“Well, it makes a heap of difference, because you can make a quart of ice-cream serve ten people or twenty, just as you’ve a mind to. I usually count on sixteen. Same way with a loaf of cake, and same way with salad. It’s awfully easy to waste salad when you’re serving it. Now, if you’d like me to, Ned, I’ll attend to serving everything for you. You just have the things set down there and I’ll look after them.”
“Oh, Miss Hillman, if you would! Gee, that would be great! It—it’ll be a lot of trouble, though, ma’am.”
“Well, I guess it won’t be the first trouble I’ve seen,” replied Miss Tabitha, dryly; “nor it won’t be the last!”

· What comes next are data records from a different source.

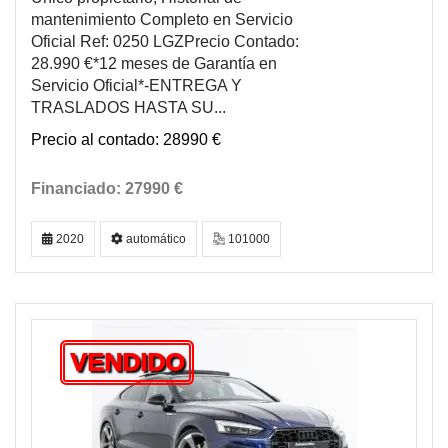
mantenimiento Completo en Servicio
Oficial Ref: 0250 LGZPrecio Contado:
28.990 €*12 meses de Garantía en
Servicio Oficial*-ENTREGA Y
TRASLADOS HASTA SU...
28990 €
27990 €
2020
automático
101000
VENDIDO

Thursday afternoon Laurie hurried over to the Coventry place as soon as a two-o’clock recitation was done. Bob was awaiting him at the gate, and conducted him around to the back of the big square house. Ned stared in surprise. The tangle of trees and vines and shrubbery had been trimmed to orderly neatness, the long, unkempt grass had been shorn to a yellow, but respectable, turf, and the old arbor showed new strips where Thomas, the Starlings’ man, had been at work on the decrepit frame. Near at hand lay piles of cedar and hemlock branches.
“Dad got a couple of the men to cut those down near the tunnel and haul them up here.” Bob explained. “Thomas is going to help us put them up. He made a peachy job of the garden, didn’t he?”
“You bet!” responded Laurie, heartily. “I wouldn’t have known the place! I say, Bob, this arbor’s longer than I thought it was.”
“Forty feet, about. Why?”
“I only ordered six tables and a dozen chairs from the caterer,” answered Laurie, dubiously. “Guess they aren’t enough; but he’s charging twenty-five cents apiece for them—”
“Twenty-five cents for a table? Isn’t that dirt-cheap?”
“We’re only renting them, you idiot!”